Vs. 1, “After Jesus was born in Bethlehem in Judea, during the time of King Herod, Magi from the east came to Jerusalem.”  An estimated two years have transpired; Joseph and Mary are living in Bethlehem.  Magi from the east have come to pay homage to the king of the Jews.  It is believed these Magi (magicians, eastern wise men, astrologers) came from Babylon which is about 900 miles!  We are not given the number of wise men, but they more than likely traveled in quite large groups.  The tradition of three comes from the three types of gifts presented to Jesus (vs. 11).  Question: How would they have known about this?  The dispersed Jews certainly would have shared the story of Balaam (Numbers 24:17) and his prophecy of a star that will come out of Jacob.  Herod felt quite pressured knowing that he was not the true rightful heir of the Jews, because he was only half-Jew.  Herod the Great ruled Judea and had the favor of both Rome and the leading Jews.  Yet, the baby Jesus was under the protection of His Father!  How interesting that Jesus’ life parallels the Jewish history; Jesus would also travel down to Egypt, and would return back to the land of Canaan.  The Holy Spirit guides Matthew in selecting OT scripture that reminds us (especially the Jews) that Jesus is the fulfillment of these prophecies.  The order to kill the baby boys two years and younger (vs. 16-18) would have been an estimated ten to thirty boys because Bethlehem was a very small town.  Lastly we see, Jesus and family return to region of Galilee in the town of Nazareth (vs. 21-23).

Regarding application…A Right Response.  Vs. 11, “On coming to the house, they saw the child with his mother Mary, and they bowed down and worshiped him. Then they opened their treasures and presented him with gifts of gold and of incense and of myrrh.”  What a contrast when you compare the magi to the response of Herod and all of Jerusalem (vs. 3).  Though Matthew’s gospel is targeted towards Jews, the ones who respond right are Gentiles.  We don’t know the magi’s hearts when they bowed down to worship or if they even knew the ramifications of it.  However, their response reminds all of us that Jesus is not only the king of the Jews, but came to save the whole world.  Question: How do you respond when you come before the Lord?  God’s response was to give His one and only Son (John 3:16).  Let us consider how we respond.  In a world that is often me-centric, it’s time to be a giver rather than a taker.

Luke 23

Vs. 14-15,and said to them, “You brought me this man as one who was inciting the people to rebellion. I have examined him in your presence and have found no basis for your charges against him. 15 Neither has Herod, for he sent him back to us; as you can see, he has done nothing to deserve death.”  What a dark day in the history of God’s creation.  At Jesus’ trial, we see Pilate and then Herod find no basis for death, but God’s own chosen would yell out crucify him (vs. 20).  The same crowds that were praising Jesus a week earlier were now condemning Him.  Think of Jesus at this time.  He had no sleep all night, , ridiculed, humiliated, abandoned, beaten and scourged so badly that He couldn’t even carry his own cross all the way.  And speaking of crucifixion, it is only one of the worst ways to die.  During that day, it was reserved only for the worst criminals.  Even during the death process of our Lord on the cross, His love and concern for those around him (the thief, his mother, forgiving others) are amazing.

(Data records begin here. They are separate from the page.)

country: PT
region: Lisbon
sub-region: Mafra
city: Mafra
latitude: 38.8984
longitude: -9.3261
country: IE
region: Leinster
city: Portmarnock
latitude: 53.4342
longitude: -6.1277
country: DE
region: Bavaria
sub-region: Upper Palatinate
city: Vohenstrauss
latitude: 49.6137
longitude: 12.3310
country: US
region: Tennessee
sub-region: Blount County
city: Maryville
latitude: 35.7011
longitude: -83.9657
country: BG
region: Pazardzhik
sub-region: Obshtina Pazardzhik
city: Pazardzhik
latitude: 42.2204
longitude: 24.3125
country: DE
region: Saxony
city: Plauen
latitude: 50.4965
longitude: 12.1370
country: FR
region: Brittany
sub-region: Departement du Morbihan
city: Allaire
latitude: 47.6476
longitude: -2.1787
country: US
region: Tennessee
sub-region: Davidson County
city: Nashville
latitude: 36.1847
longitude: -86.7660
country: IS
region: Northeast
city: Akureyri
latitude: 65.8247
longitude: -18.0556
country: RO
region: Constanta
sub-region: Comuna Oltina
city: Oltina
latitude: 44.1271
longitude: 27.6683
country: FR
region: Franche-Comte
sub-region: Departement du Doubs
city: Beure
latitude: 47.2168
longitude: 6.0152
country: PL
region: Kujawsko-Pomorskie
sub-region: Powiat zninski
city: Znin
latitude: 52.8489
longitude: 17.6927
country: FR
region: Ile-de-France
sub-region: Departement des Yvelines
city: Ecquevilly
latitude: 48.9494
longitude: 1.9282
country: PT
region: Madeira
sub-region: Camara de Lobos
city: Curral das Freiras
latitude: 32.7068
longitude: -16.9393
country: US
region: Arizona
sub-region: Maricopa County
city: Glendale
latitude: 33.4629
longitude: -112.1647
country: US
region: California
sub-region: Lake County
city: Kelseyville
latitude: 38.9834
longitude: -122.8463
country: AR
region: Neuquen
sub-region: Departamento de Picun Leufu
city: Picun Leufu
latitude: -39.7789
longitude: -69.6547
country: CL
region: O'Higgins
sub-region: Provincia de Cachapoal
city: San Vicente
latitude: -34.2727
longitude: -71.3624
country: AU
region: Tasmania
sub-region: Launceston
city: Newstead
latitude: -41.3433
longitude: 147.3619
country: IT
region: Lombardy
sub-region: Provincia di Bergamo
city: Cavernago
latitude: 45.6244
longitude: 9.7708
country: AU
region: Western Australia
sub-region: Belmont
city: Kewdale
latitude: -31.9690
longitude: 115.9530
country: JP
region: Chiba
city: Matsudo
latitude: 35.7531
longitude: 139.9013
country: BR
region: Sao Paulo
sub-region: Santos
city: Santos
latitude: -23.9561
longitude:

Regarding application…Grace Given.  Vs. 34, “Jesus said, “Father, forgive them, for they do not know what they are doing.” And they divided up his clothes by casting lots.”  Here we see Jesus’ love in action.  Grace is God’s undeserved love and forgiveness.  Forgiveness does not guarantee salvation, but the first step was initiated for us.  We can’t repent and receive salvation if we are not forgiven.  As we soberly are reminded of the death of our Lord Jesus today, we want to ask ourselves; How will this apply to me?  Just as you have been given grace, now it is time for you to extend grace to another.  Forgiveness breaks down the walls of hostility.  Question: Who can you give grace to today?